How to solve this matrix problem to collect all the seeds?

Problem description:

Hammy the hamster found a building with seeds. Help him collect them all.

The building is arranged in a matrix of rooms, with seeds in some rooms. Once in the building, Hammy will only run in a straight line, all the way through the building and collects all the seeds on that line. The building has many entrances and Hammy can enter at any row or column as he wishes.

He wants to collect all the seeds in the building with as few runs as possible.

Here is a sample layout of the building:

+---+---+---+---+---+
| * |   | * |   |   |
+---+---+---+---+---+
| * | * |   |   |   |
+---+---+---+---+---+
| * |   |   |   | * |
+---+---+---+---+---+
|   |   |   | * |   |
+---+---+---+---+---+
|   |   |   | * |   |
+---+---+---+---+---+

This building has 25 rooms (5X5) but only 8 rooms have seeds (rooms containing '*').

We need to find the minimum runs to collect all the seeds.

My approach:

I tried to solve it with some Greedy Approach, here it is:

1) Start with row/column that contains maximum rooms of seeds (For example: column 1 for here).

2) Updating rows/columns (no of rooms that contain seeds).

3) Repeating steps 1 & 2 until all the seeds are collected.

So, for this example when I apply my approach,

It starts with Column 1 (it contains 3 rooms),

after updating, next will be Column 4,

Here is the building situation right now,

+--+---+---+--+---+
|  |   | * |  |   |
+--+---+---+--+---+
|  | * |   |  |   |
+--+---+---+--+---+
|  |   |   |  | * |
+--+---+---+--+---+
|  |   |   |  |   |
+--+---+---+--+---+
|  |   |   |  |   |
+--+---+---+--+---+

Now three rooms contain seeds and all on different rows or columns, I needs to take all of them, as a result I finished with 5 runs, which is the maximum (taking all rows or all columns is always an answer withing thinking about the seeds at all). Without any calculation anyone can reach here. Runs containing all rows or columns.

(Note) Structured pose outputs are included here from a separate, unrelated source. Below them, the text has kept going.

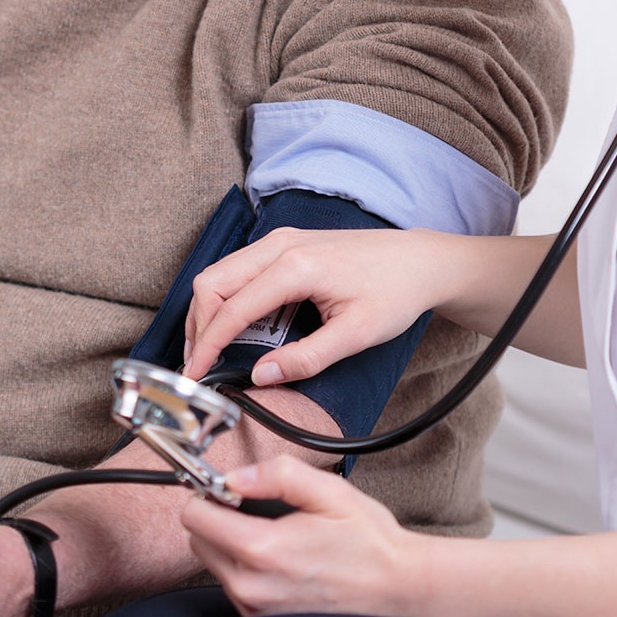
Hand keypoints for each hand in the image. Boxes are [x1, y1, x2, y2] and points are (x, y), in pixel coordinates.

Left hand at [180, 455, 420, 616]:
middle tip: (254, 509)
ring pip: (215, 565)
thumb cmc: (370, 545)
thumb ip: (278, 475)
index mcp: (263, 549)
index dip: (209, 494)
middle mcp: (252, 585)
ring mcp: (256, 608)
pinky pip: (234, 587)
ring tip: (276, 536)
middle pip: (199, 541)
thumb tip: (238, 475)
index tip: (230, 490)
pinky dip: (246, 570)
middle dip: (219, 519)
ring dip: (232, 545)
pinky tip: (281, 561)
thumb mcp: (330, 492)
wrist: (398, 590)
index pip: (195, 517)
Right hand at [183, 226, 462, 383]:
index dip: (207, 345)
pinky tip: (234, 325)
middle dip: (197, 326)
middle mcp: (280, 246)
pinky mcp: (286, 243)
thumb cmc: (395, 292)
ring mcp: (281, 240)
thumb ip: (306, 358)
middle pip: (212, 282)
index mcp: (296, 267)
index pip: (232, 309)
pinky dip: (225, 297)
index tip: (194, 374)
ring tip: (209, 349)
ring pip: (220, 272)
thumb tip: (261, 376)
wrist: (421, 261)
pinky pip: (238, 267)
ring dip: (207, 310)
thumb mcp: (356, 335)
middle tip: (197, 363)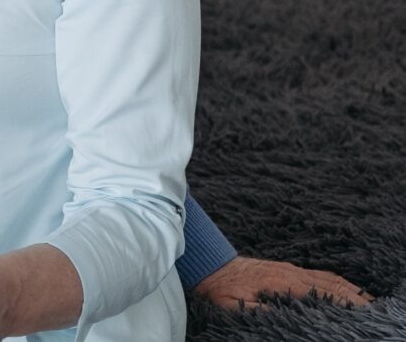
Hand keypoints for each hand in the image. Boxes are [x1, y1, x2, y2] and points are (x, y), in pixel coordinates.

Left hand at [194, 256, 373, 308]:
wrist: (209, 265)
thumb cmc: (220, 288)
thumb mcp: (234, 304)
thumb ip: (259, 310)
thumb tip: (283, 316)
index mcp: (282, 282)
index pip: (321, 292)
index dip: (343, 302)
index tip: (361, 312)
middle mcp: (290, 272)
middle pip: (331, 284)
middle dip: (354, 296)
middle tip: (373, 309)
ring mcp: (289, 268)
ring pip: (327, 277)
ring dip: (349, 288)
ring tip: (366, 301)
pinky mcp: (286, 268)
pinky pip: (318, 274)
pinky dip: (337, 281)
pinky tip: (343, 288)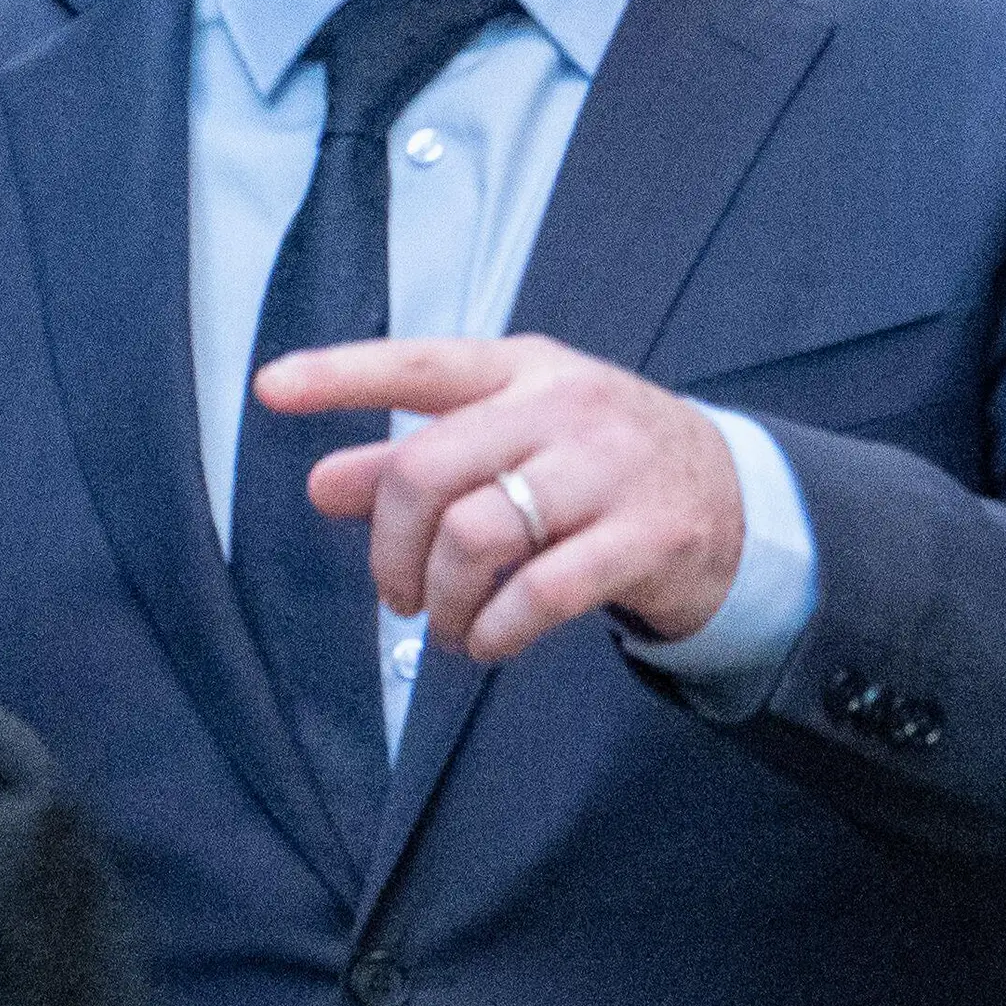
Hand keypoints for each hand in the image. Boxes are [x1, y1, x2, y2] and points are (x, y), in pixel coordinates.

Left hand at [253, 334, 742, 664]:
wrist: (735, 499)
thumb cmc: (598, 464)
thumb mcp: (512, 440)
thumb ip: (415, 459)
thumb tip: (322, 483)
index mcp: (522, 372)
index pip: (420, 364)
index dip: (341, 374)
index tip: (269, 388)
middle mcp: (562, 407)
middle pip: (428, 470)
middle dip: (390, 551)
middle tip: (395, 594)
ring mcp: (608, 470)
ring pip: (476, 535)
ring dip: (442, 602)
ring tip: (449, 624)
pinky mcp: (646, 537)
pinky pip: (541, 593)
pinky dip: (496, 632)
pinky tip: (491, 641)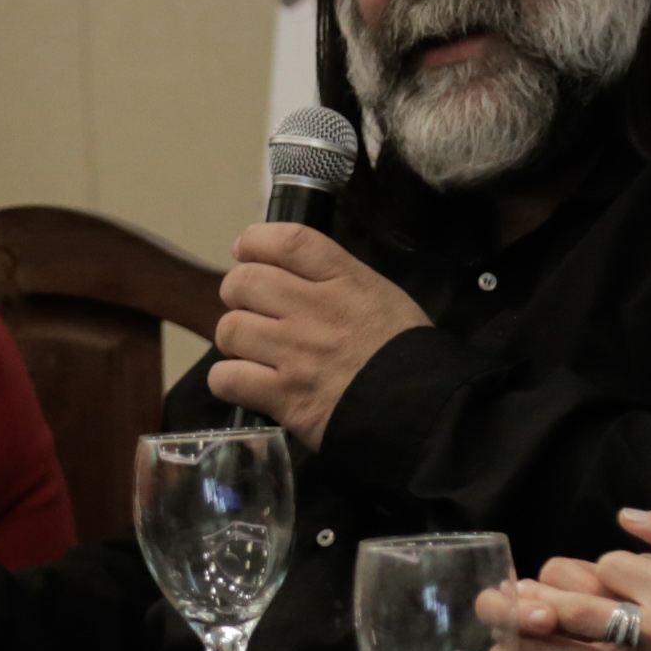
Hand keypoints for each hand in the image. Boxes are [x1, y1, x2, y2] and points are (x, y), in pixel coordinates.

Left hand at [205, 223, 427, 447]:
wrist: (423, 411)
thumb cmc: (405, 353)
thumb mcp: (382, 296)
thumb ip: (336, 280)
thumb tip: (291, 273)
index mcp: (344, 279)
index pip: (286, 240)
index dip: (255, 240)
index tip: (247, 250)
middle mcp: (314, 309)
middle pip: (244, 281)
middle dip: (238, 293)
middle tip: (251, 309)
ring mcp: (296, 353)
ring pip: (230, 329)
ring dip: (233, 339)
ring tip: (250, 349)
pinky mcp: (285, 397)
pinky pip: (227, 378)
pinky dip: (227, 380)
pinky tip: (245, 383)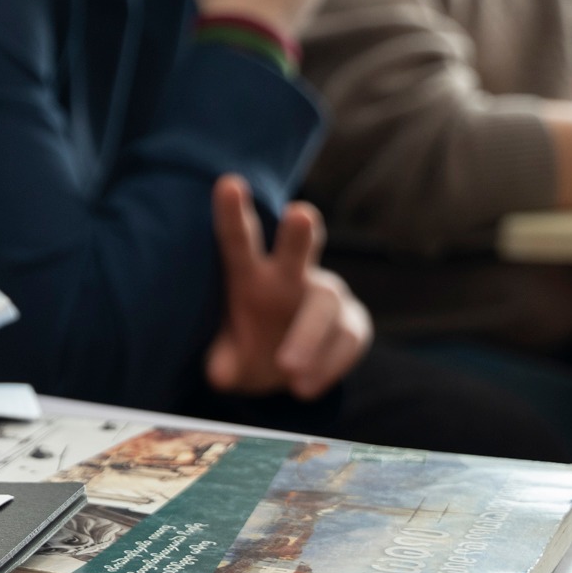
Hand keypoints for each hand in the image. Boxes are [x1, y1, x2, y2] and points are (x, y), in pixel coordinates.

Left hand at [205, 174, 369, 399]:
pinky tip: (304, 388)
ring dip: (308, 333)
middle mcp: (290, 276)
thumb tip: (219, 372)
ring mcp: (324, 297)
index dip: (234, 213)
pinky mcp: (352, 324)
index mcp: (248, 273)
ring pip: (325, 301)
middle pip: (299, 248)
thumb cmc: (247, 343)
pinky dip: (328, 363)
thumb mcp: (227, 356)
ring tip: (287, 368)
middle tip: (300, 212)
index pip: (239, 240)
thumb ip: (223, 361)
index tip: (229, 183)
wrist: (284, 370)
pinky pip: (347, 338)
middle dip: (299, 232)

But this problem can be solved in 4 runs.

I'm looking for an approach/algorithm to find the minimum runs (which rows and/or columns I need to run).

Solution

  • The matrix can form a bipartite graph, all rows can form the vertices on left and all columns on the right. If there are seeds in a cell, it will establish an edge between left & right. So, the given example will form the following bipartite graph.

    enter image description here

    Now all we need to select a set of vertices so that at least one end point of every edge will be included on that vertex set. In graph theory this is known as vertex cover problem. https://en.wikipedia.org/wiki/Vertex_cover

    To achieve minimum vertex cover we need to find the maximum matching of the graph. Hopcroft–Karp algorithm provides us to find a maximum matching in polynomial time (in worst case O(n^2.5). Once we have a maximum matching, Kőnig's theorem helps us to find the minimum vertex cover in O(n^2) time.

    How it works:

    Say M is the maximum matching, initially it is set to empty. From the bipartite graph, we need to find maximal set of vertex-disjoint shortest augmenting paths P.

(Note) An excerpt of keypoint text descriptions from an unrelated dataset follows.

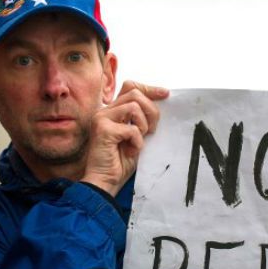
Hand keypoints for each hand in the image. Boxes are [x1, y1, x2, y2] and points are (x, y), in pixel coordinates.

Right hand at [81, 82, 168, 196]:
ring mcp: (101, 118)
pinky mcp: (103, 129)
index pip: (131, 87)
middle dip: (151, 111)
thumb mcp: (137, 135)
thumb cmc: (120, 161)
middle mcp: (105, 111)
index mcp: (113, 111)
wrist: (105, 181)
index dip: (149, 89)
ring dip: (143, 126)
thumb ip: (142, 119)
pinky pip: (131, 128)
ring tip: (137, 142)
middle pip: (135, 93)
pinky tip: (130, 151)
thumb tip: (160, 102)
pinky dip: (137, 142)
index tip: (166, 94)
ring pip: (134, 107)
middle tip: (152, 130)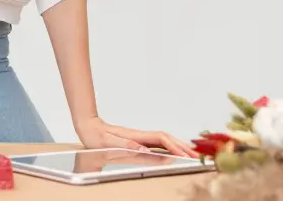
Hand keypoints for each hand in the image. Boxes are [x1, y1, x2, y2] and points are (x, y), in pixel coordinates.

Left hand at [75, 117, 198, 157]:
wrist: (88, 127)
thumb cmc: (96, 136)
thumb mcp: (108, 142)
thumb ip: (125, 144)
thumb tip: (144, 149)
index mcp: (135, 135)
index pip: (160, 139)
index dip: (173, 146)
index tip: (184, 154)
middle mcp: (140, 135)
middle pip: (166, 138)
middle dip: (181, 146)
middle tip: (195, 155)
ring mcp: (139, 137)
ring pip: (163, 140)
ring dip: (177, 146)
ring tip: (190, 155)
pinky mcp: (137, 141)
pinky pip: (157, 144)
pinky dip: (168, 147)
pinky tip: (173, 153)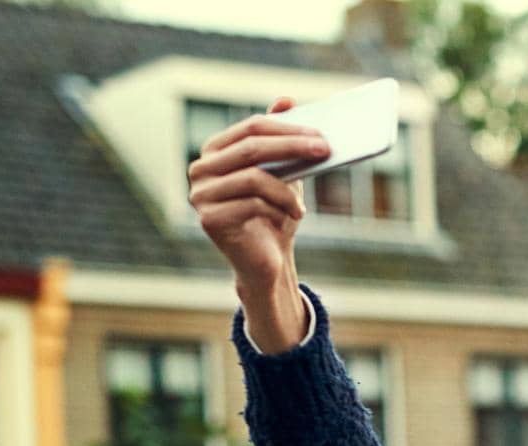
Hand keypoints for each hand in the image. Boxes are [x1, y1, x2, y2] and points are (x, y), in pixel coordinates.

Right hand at [187, 98, 328, 351]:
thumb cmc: (274, 215)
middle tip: (326, 149)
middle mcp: (201, 169)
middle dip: (293, 146)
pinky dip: (279, 209)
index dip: (288, 128)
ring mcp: (201, 194)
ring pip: (254, 177)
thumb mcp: (283, 174)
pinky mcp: (210, 219)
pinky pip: (253, 203)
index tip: (322, 135)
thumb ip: (281, 139)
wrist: (266, 262)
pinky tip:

    here P = {r1c1, r2c2, r3c5, r4c4}

    M = M (symmetric difference) P = {r1c1, r2c2, r3c5, r4c4}

    in this example there are no more augmenting path remaining. So the maximum matching is achieved.

    Now using Kőnig's theorem we need to find the minimum vertex cover from the matching M. Here the vertex cover will be {r1, r2, r3, c4}

    So the minimum run is 4.

    Overall complexity of this process is O(E * (V^0.5)), E & v are the length of set of edges and vertices. For a sparse matrix it will run in near-linear time.

    Another example:

    +---+---+---+---+---+
|   | * | * |   | * |
+---+---+---+---+---+
|   |   |   | * |   |
+---+---+---+---+---+
| * | * |   | * |   |
+---+---+---+---+---+
|   |   |   | * |   |
+---+---+---+---+---+

    Bipartite graph:

    enter image description here

    Maximum matching M = {r1c2, r2c4, r3c1}

    Minimum vertex cover = {r1, r3, c4}

    So the minimum run is 3.

    If you are only interested about the minimum run (number only, no need to show details) then you don't need to implement Kőnig's theorem, because the size of maximum matching is the length of minimum vertex cover set.